* Problem *
Please write out the lines of the data exactly, beginning with the first and ending with the line containing "index mcp: (224, 219)"; leave the pictures behind.

* Input data *
--- --- ---

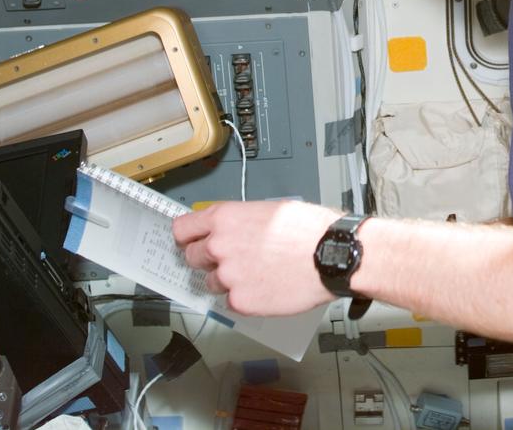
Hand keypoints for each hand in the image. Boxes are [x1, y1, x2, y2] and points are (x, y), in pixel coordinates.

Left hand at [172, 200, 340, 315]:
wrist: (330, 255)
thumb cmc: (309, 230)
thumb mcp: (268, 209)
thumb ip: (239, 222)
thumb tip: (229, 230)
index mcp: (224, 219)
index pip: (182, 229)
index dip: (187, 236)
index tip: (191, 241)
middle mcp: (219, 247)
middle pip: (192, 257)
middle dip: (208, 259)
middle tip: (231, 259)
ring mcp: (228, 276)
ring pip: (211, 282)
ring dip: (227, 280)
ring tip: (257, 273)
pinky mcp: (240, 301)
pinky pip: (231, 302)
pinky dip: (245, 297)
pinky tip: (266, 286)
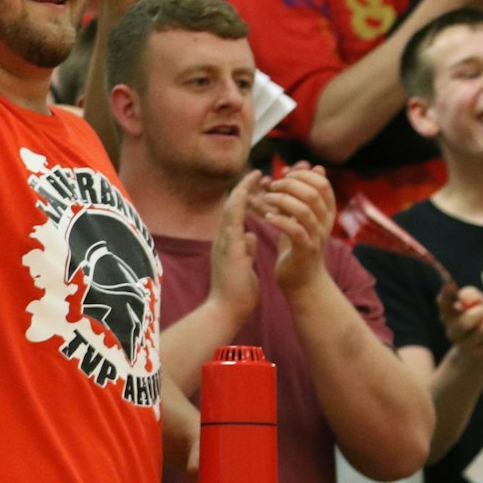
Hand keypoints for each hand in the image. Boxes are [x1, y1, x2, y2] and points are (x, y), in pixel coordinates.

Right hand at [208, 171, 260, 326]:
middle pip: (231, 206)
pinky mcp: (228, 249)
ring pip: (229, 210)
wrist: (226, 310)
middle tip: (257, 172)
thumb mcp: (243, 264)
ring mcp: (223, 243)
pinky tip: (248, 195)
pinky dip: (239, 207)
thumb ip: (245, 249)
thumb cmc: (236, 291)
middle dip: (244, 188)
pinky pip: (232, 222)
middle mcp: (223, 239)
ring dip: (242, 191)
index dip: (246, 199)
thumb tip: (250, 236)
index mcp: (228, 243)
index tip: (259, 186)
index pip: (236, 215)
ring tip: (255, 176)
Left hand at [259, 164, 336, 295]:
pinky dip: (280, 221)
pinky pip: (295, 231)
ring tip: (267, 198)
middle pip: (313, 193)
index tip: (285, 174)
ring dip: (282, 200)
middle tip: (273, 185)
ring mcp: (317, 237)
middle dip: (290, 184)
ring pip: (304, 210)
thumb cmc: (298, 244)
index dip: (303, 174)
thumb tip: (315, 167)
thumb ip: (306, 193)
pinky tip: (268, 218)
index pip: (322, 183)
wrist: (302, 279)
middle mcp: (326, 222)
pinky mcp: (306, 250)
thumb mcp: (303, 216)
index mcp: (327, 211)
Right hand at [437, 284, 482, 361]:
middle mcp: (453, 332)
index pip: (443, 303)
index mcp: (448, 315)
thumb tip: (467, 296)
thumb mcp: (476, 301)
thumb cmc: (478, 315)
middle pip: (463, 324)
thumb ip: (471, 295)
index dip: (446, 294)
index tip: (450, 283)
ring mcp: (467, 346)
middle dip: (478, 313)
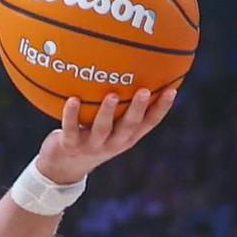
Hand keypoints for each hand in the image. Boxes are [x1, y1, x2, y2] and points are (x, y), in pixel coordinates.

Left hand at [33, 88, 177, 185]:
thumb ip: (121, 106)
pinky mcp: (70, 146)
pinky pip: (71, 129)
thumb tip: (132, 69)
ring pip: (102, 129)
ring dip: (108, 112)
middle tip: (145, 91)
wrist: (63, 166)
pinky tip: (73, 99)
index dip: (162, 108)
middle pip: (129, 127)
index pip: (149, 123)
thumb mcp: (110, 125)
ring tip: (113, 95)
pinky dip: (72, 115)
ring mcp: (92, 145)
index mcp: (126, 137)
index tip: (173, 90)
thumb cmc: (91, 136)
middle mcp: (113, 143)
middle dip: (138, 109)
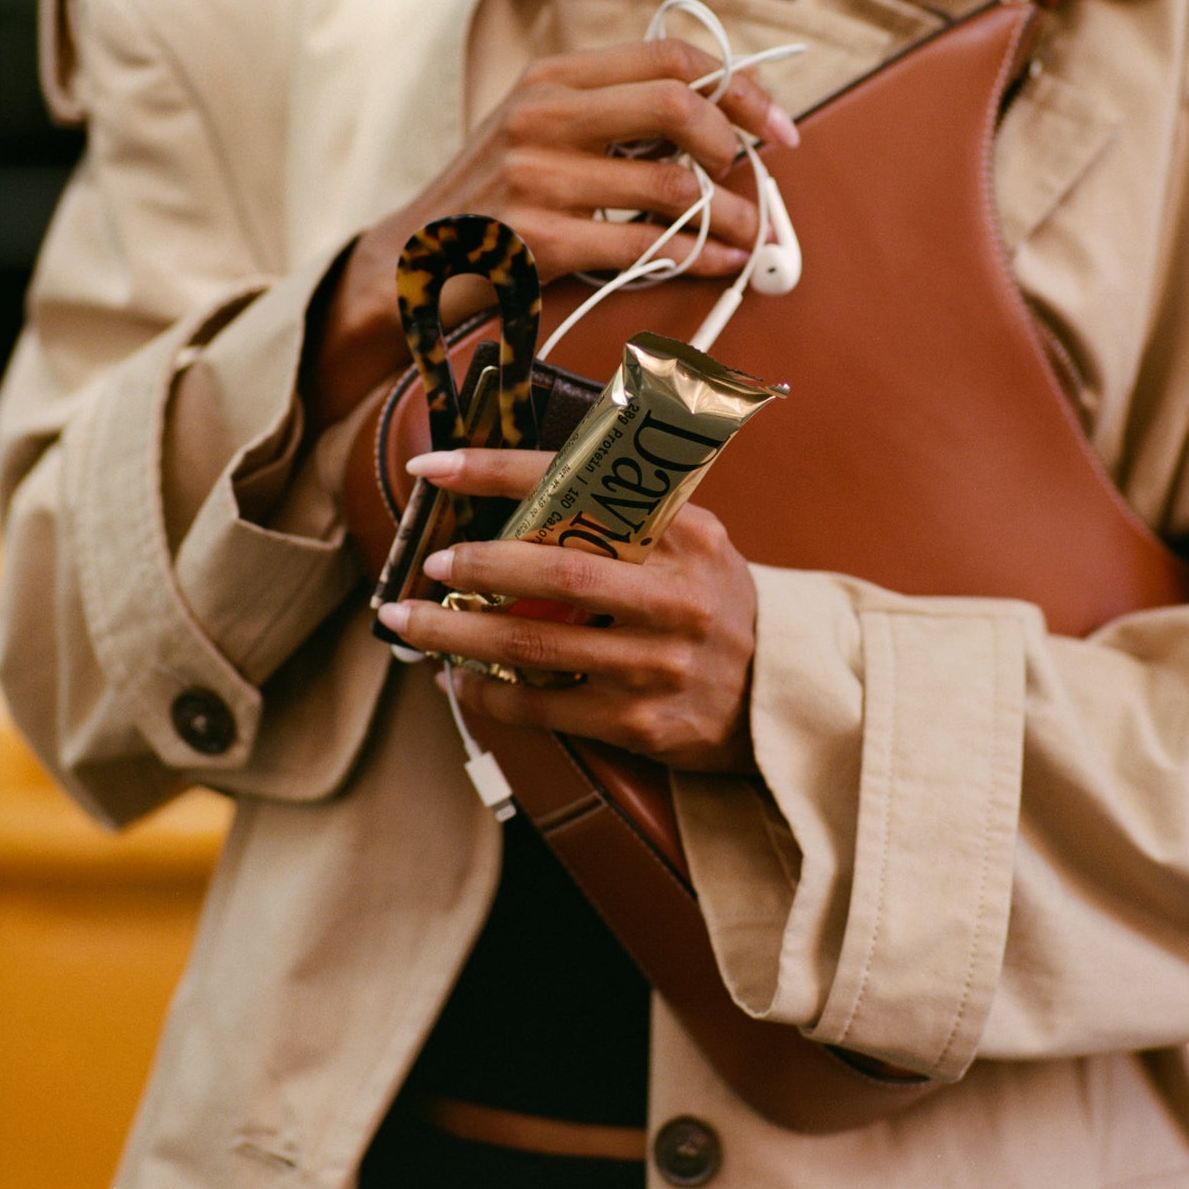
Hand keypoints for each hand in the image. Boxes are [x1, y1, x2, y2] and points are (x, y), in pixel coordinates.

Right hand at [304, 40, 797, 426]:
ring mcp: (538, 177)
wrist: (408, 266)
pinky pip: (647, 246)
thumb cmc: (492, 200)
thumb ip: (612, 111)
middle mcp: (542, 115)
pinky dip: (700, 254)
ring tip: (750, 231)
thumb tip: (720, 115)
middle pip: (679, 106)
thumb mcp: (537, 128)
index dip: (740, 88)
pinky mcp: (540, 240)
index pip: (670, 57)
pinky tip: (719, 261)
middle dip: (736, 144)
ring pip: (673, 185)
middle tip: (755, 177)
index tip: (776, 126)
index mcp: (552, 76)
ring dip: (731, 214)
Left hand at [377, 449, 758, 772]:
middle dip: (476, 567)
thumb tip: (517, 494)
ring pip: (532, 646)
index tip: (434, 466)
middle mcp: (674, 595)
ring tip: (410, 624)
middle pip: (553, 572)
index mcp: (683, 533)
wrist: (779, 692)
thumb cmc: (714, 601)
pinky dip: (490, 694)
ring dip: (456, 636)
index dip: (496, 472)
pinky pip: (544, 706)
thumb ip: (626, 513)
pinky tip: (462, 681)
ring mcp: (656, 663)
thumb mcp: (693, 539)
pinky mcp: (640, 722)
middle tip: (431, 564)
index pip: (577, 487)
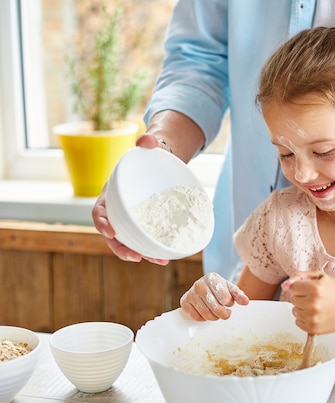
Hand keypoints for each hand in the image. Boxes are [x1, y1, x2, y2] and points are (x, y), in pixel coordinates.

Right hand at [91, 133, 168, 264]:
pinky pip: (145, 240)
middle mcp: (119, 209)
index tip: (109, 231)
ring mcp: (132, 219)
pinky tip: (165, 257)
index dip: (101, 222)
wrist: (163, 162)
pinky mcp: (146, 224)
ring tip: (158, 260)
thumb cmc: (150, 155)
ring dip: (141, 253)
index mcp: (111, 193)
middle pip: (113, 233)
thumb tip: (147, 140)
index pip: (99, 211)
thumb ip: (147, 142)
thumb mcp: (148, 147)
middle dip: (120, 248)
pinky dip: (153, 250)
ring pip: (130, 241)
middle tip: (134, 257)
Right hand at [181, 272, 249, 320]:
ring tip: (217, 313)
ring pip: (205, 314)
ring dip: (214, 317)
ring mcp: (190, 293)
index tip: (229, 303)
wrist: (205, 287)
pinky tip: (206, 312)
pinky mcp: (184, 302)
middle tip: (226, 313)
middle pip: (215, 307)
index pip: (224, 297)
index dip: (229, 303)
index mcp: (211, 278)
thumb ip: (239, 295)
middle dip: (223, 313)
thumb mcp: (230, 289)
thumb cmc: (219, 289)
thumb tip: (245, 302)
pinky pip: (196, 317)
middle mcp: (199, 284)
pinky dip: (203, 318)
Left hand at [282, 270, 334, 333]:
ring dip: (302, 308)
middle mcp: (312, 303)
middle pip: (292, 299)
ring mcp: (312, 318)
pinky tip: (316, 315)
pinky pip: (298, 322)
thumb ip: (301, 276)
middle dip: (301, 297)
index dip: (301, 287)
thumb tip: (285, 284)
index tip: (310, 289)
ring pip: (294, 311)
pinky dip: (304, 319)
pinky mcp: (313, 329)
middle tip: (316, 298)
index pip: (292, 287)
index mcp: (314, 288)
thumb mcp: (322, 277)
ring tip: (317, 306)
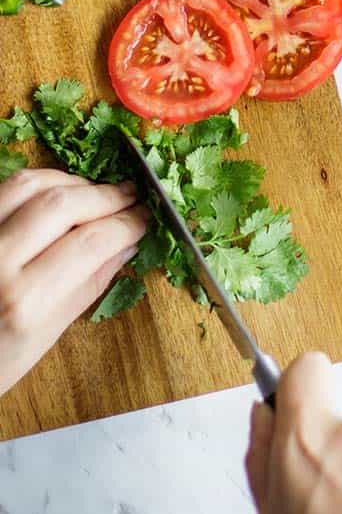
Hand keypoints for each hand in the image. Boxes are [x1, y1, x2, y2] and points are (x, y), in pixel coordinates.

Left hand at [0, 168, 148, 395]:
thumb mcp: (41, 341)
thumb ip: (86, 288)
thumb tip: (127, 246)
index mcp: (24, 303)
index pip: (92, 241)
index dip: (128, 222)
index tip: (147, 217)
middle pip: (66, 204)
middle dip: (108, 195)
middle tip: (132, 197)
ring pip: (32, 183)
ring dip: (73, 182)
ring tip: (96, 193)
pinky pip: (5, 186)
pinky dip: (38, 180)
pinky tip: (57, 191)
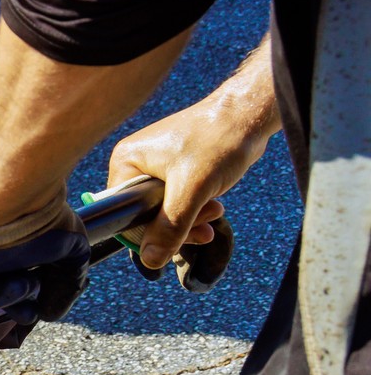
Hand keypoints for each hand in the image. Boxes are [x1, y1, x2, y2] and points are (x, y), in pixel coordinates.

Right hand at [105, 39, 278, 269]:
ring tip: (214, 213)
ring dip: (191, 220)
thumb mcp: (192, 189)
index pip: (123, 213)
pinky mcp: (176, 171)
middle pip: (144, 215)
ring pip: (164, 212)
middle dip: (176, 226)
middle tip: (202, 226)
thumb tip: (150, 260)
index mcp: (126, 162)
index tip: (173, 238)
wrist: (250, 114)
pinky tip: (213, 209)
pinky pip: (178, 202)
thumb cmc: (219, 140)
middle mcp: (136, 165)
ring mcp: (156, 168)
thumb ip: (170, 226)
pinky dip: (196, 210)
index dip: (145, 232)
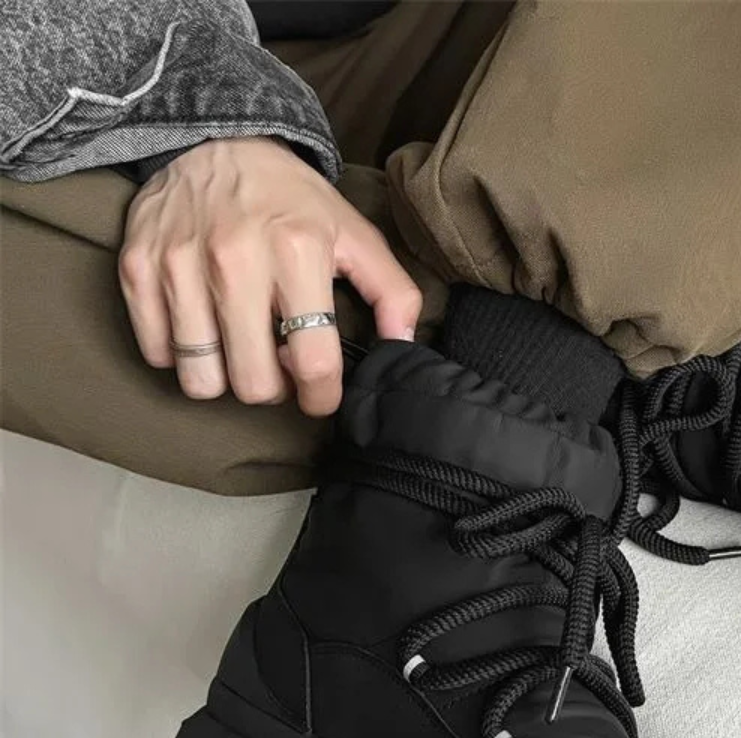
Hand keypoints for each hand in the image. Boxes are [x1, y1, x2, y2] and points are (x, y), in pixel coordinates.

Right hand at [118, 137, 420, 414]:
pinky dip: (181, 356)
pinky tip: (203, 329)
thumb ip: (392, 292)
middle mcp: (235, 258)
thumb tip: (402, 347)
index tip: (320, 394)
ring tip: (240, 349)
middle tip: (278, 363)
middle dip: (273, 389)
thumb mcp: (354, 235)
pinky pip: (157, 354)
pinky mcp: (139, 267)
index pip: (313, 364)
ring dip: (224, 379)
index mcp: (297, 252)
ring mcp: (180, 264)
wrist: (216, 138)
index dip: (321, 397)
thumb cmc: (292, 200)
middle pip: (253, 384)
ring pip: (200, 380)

--- --- ---

* Answer box *
Hand keypoints for each hand in the image. Boxes are [x1, y1, x2, y2] and points are (x, y), in pixel coordinates.

Left hand at [172, 200, 340, 315]:
wrist: (330, 255)
thumb cmc: (309, 230)
thumb mcp: (268, 209)
thumb ip: (239, 222)
thumb tip: (229, 230)
index mcp: (224, 219)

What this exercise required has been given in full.